[Saved entries]
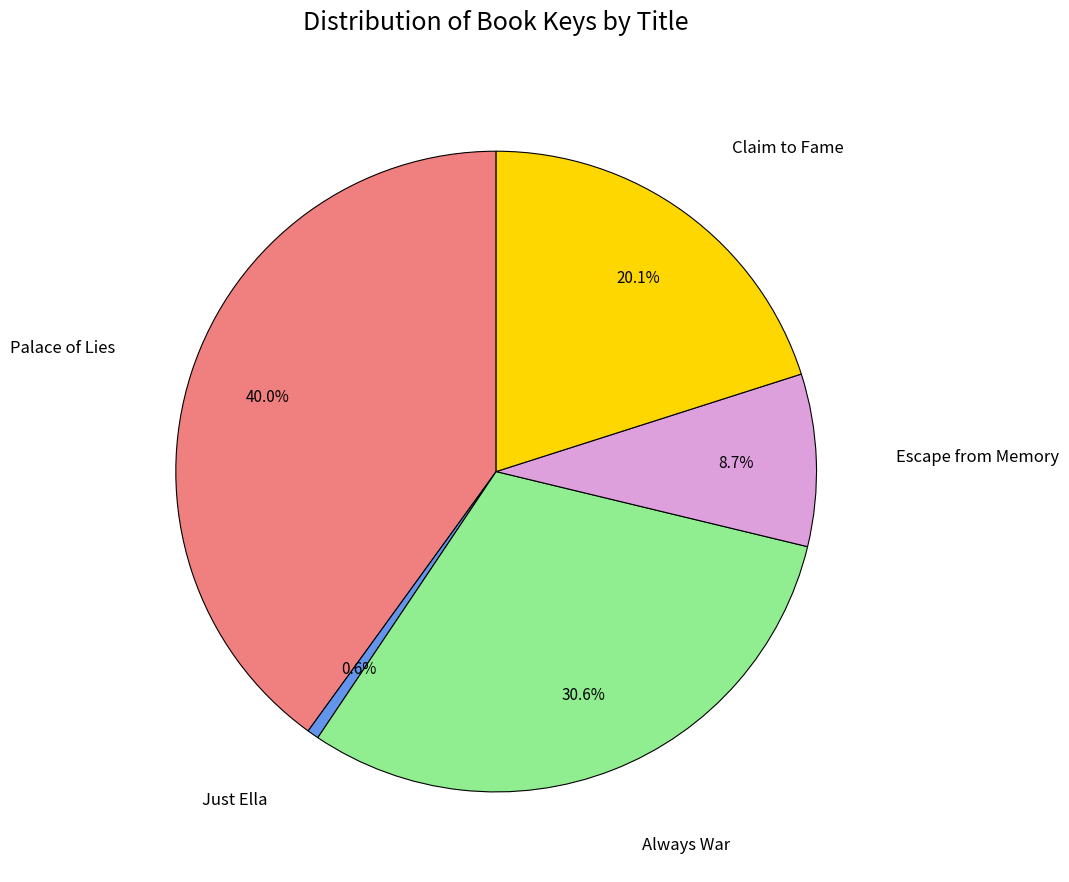

Is there any slice that represents more than half of the pie?

No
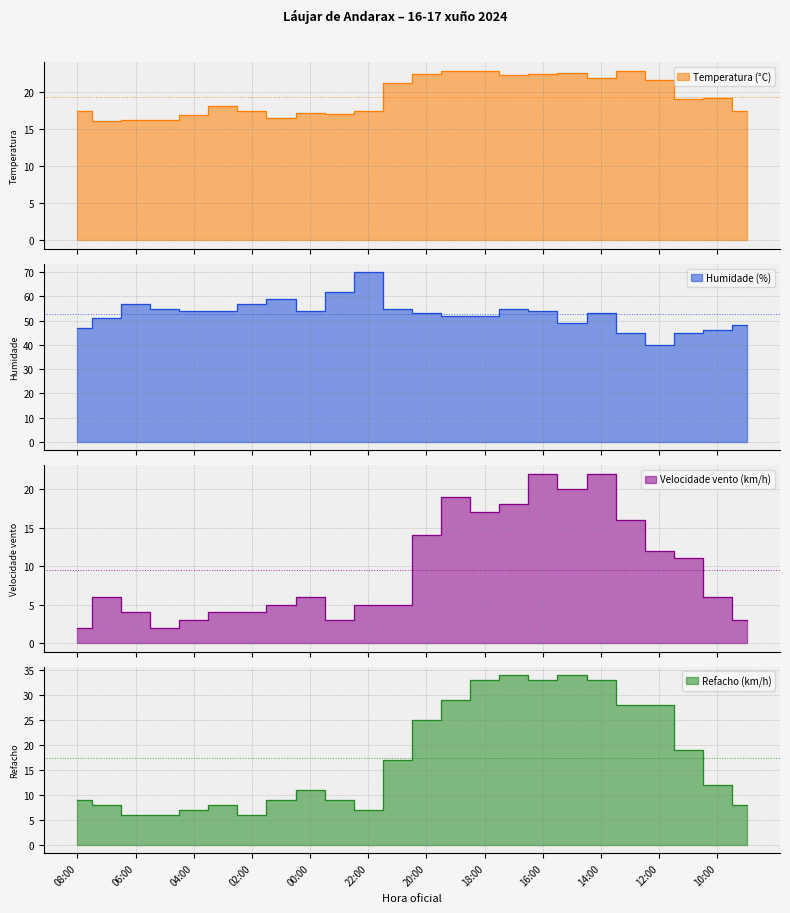

Reading left to right, what are all the values shown in this chart?

Temperatura (°C): 17.4	16.1	16.2	16.3	16.9	18.1	17.4	16.5	17.2	17.1	17.4	21.3	22.4	22.8	22.9	22.3	22.5	22.6	21.9	22.9	21.6	19.1	19.2	17.5
Humidade (%): 47.0	51.0	57.0	55.0	54.0	54.0	57.0	59.0	54.0	62.0	70.0	55.0	53.0	52.0	52.0	55.0	54.0	49.0	53.0	45.0	40.0	45.0	46.0	48.0
Velocidade vento (km/h): 2.0	6.0	4.0	2.0	3.0	4.0	4.0	5.0	6.0	3.0	5.0	5.0	14.0	19.0	17.0	18.0	22.0	20.0	22.0	16.0	12.0	11.0	6.0	3.0
Refacho (km/h): 9.0	8.0	6.0	6.0	7.0	8.0	6.0	9.0	11.0	9.0	7.0	17.0	25.0	29.0	33.0	34.0	33.0	34.0	33.0	28.0	28.0	19.0	12.0	8.0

▶ To-do item: Reproduce all of the rows above word for word, leaving out the pictures.

▶ Task solution:
Is there any slice that represents more than half of the pie?

No

Reading left to right, what are all the values shown in this chart?

Temperatura (°C): 17.4	16.1	16.2	16.3	16.9	18.1	17.4	16.5	17.2	17.1	17.4	21.3	22.4	22.8	22.9	22.3	22.5	22.6	21.9	22.9	21.6	19.1	19.2	17.5
Humidade (%): 47.0	51.0	57.0	55.0	54.0	54.0	57.0	59.0	54.0	62.0	70.0	55.0	53.0	52.0	52.0	55.0	54.0	49.0	53.0	45.0	40.0	45.0	46.0	48.0
Velocidade vento (km/h): 2.0	6.0	4.0	2.0	3.0	4.0	4.0	5.0	6.0	3.0	5.0	5.0	14.0	19.0	17.0	18.0	22.0	20.0	22.0	16.0	12.0	11.0	6.0	3.0
Refacho (km/h): 9.0	8.0	6.0	6.0	7.0	8.0	6.0	9.0	11.0	9.0	7.0	17.0	25.0	29.0	33.0	34.0	33.0	34.0	33.0	28.0	28.0	19.0	12.0	8.0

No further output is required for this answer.